▶ _ASSIGNED TASK_: Transcribe the text of every entry below line by line, keeping each line unchanged.

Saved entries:

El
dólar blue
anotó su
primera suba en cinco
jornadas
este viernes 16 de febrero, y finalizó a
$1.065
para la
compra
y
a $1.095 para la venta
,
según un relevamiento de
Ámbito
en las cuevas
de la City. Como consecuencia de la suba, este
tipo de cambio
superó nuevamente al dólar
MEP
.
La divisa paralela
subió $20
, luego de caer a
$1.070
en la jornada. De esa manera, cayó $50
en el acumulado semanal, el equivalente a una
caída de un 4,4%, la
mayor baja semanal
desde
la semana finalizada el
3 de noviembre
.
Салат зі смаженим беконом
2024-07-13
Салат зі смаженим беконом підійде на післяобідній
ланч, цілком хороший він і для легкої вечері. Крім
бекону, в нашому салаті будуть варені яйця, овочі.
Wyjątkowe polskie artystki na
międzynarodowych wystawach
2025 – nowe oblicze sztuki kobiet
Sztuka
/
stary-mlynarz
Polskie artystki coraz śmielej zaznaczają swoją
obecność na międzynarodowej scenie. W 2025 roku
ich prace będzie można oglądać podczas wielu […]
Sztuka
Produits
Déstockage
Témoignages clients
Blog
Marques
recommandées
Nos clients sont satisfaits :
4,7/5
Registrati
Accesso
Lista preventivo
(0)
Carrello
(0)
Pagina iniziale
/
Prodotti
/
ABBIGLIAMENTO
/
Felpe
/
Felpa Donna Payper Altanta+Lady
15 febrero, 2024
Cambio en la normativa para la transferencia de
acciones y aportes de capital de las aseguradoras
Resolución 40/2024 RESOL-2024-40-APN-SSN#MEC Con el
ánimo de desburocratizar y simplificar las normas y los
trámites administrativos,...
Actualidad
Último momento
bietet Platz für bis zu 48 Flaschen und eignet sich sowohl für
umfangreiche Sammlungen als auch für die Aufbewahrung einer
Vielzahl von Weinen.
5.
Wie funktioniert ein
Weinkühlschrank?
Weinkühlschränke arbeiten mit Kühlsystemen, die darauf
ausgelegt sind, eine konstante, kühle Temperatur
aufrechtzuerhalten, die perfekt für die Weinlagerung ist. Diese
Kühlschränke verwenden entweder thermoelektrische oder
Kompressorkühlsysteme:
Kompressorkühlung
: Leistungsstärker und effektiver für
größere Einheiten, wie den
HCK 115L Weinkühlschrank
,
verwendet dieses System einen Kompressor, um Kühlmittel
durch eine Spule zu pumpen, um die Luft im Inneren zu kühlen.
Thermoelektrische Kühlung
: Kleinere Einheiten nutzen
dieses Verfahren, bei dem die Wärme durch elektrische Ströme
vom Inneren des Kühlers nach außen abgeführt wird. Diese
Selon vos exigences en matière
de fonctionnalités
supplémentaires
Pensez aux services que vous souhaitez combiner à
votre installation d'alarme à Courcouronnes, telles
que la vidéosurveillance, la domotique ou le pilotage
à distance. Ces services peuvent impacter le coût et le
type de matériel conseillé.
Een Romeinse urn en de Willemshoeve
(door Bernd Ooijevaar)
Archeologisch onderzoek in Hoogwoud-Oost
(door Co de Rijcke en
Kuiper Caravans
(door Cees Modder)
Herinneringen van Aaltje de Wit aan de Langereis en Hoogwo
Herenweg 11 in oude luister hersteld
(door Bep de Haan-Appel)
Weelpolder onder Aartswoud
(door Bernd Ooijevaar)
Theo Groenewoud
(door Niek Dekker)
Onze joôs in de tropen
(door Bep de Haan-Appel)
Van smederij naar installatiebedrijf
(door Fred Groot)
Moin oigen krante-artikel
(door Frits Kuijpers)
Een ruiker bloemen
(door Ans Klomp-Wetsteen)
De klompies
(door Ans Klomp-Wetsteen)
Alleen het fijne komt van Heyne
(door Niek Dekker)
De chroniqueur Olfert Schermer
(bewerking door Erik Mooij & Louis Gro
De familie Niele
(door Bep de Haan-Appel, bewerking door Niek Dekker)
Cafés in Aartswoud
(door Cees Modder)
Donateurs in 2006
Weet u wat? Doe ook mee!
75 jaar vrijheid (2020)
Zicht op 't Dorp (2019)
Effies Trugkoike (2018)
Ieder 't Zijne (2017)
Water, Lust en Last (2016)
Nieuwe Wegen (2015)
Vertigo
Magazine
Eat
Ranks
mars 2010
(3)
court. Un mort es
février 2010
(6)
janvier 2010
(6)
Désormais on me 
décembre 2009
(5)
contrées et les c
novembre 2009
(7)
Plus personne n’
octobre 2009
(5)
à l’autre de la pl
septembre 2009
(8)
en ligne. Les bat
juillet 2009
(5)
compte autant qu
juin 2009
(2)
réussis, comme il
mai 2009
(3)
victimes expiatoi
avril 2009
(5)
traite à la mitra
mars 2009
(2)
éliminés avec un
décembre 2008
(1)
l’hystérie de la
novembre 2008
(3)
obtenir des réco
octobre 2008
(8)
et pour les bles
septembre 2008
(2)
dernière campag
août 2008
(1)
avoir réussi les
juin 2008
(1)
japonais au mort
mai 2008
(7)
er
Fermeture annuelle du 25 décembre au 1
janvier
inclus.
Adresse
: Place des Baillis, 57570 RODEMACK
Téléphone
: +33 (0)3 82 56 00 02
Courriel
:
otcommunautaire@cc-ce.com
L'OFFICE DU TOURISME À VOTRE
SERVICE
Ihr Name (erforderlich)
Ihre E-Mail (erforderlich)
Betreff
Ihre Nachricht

▶ _EXPECTED ANSWER_:
El
dólar blue
anotó su
primera suba en cinco
jornadas
este viernes 16 de febrero, y finalizó a
$1.065
para la
compra
y
a $1.095 para la venta
,
según un relevamiento de
Ámbito
en las cuevas
de la City. Como consecuencia de la suba, este
tipo de cambio
superó nuevamente al dólar
MEP
.
La divisa paralela
subió $20
, luego de caer a
$1.070
en la jornada. De esa manera, cayó $50
en el acumulado semanal, el equivalente a una
caída de un 4,4%, la
mayor baja semanal
desde
la semana finalizada el
3 de noviembre
.
Салат зі смаженим беконом
2024-07-13
Салат зі смаженим беконом підійде на післяобідній
ланч, цілком хороший він і для легкої вечері. Крім
бекону, в нашому салаті будуть варені яйця, овочі.
Wyjątkowe polskie artystki na
międzynarodowych wystawach
2025 – nowe oblicze sztuki kobiet
Sztuka
/
stary-mlynarz
Polskie artystki coraz śmielej zaznaczają swoją
obecność na międzynarodowej scenie. W 2025 roku
ich prace będzie można oglądać podczas wielu […]
Sztuka
Produits
Déstockage
Témoignages clients
Blog
Marques
recommandées
Nos clients sont satisfaits :
4,7/5
Registrati
Accesso
Lista preventivo
(0)
Carrello
(0)
Pagina iniziale
/
Prodotti
/
ABBIGLIAMENTO
/
Felpe
/
Felpa Donna Payper Altanta+Lady
15 febrero, 2024
Cambio en la normativa para la transferencia de
acciones y aportes de capital de las aseguradoras
Resolución 40/2024 RESOL-2024-40-APN-SSN#MEC Con el
ánimo de desburocratizar y simplificar las normas y los
trámites administrativos,...
Actualidad
Último momento
bietet Platz für bis zu 48 Flaschen und eignet sich sowohl für
umfangreiche Sammlungen als auch für die Aufbewahrung einer
Vielzahl von Weinen.
5.
Wie funktioniert ein
Weinkühlschrank?
Weinkühlschränke arbeiten mit Kühlsystemen, die darauf
ausgelegt sind, eine konstante, kühle Temperatur
aufrechtzuerhalten, die perfekt für die Weinlagerung ist. Diese
Kühlschränke verwenden entweder thermoelektrische oder
Kompressorkühlsysteme:
Kompressorkühlung
: Leistungsstärker und effektiver für
größere Einheiten, wie den
HCK 115L Weinkühlschrank
,
verwendet dieses System einen Kompressor, um Kühlmittel
durch eine Spule zu pumpen, um die Luft im Inneren zu kühlen.
Thermoelektrische Kühlung
: Kleinere Einheiten nutzen
dieses Verfahren, bei dem die Wärme durch elektrische Ströme
vom Inneren des Kühlers nach außen abgeführt wird. Diese
Selon vos exigences en matière
de fonctionnalités
supplémentaires
Pensez aux services que vous souhaitez combiner à
votre installation d'alarme à Courcouronnes, telles
que la vidéosurveillance, la domotique ou le pilotage
à distance. Ces services peuvent impacter le coût et le
type de matériel conseillé.
Een Romeinse urn en de Willemshoeve
(door Bernd Ooijevaar)
Archeologisch onderzoek in Hoogwoud-Oost
(door Co de Rijcke en
Kuiper Caravans
(door Cees Modder)
Herinneringen van Aaltje de Wit aan de Langereis en Hoogwo
Herenweg 11 in oude luister hersteld
(door Bep de Haan-Appel)
Weelpolder onder Aartswoud
(door Bernd Ooijevaar)
Theo Groenewoud
(door Niek Dekker)
Onze joôs in de tropen
(door Bep de Haan-Appel)
Van smederij naar installatiebedrijf
(door Fred Groot)
Moin oigen krante-artikel
(door Frits Kuijpers)
Een ruiker bloemen
(door Ans Klomp-Wetsteen)
De klompies
(door Ans Klomp-Wetsteen)
Alleen het fijne komt van Heyne
(door Niek Dekker)
De chroniqueur Olfert Schermer
(bewerking door Erik Mooij & Louis Gro
De familie Niele
(door Bep de Haan-Appel, bewerking door Niek Dekker)
Cafés in Aartswoud
(door Cees Modder)
Donateurs in 2006
Weet u wat? Doe ook mee!
75 jaar vrijheid (2020)
Zicht op 't Dorp (2019)
Effies Trugkoike (2018)
Ieder 't Zijne (2017)
Water, Lust en Last (2016)
Nieuwe Wegen (2015)
Vertigo
Magazine
Eat
Ranks
mars 2010
(3)
court. Un mort es
février 2010
(6)
janvier 2010
(6)
Désormais on me 
décembre 2009
(5)
contrées et les c
novembre 2009
(7)
Plus personne n’
octobre 2009
(5)
à l’autre de la pl
septembre 2009
(8)
en ligne. Les bat
juillet 2009
(5)
compte autant qu
juin 2009
(2)
réussis, comme il
mai 2009
(3)
victimes expiatoi
avril 2009
(5)
traite à la mitra
mars 2009
(2)
éliminés avec un
décembre 2008
(1)
l’hystérie de la
novembre 2008
(3)
obtenir des réco
octobre 2008
(8)
et pour les bles
septembre 2008
(2)
dernière campag
août 2008
(1)
avoir réussi les
juin 2008
(1)
japonais au mort
mai 2008
(7)
er
Fermeture annuelle du 25 décembre au 1
janvier
inclus.
Adresse
: Place des Baillis, 57570 RODEMACK
Téléphone
: +33 (0)3 82 56 00 02
Courriel
:
otcommunautaire@cc-ce.com
L'OFFICE DU TOURISME À VOTRE
SERVICE
Ihr Name (erforderlich)
Ihre E-Mail (erforderlich)
Betreff
Ihre Nachricht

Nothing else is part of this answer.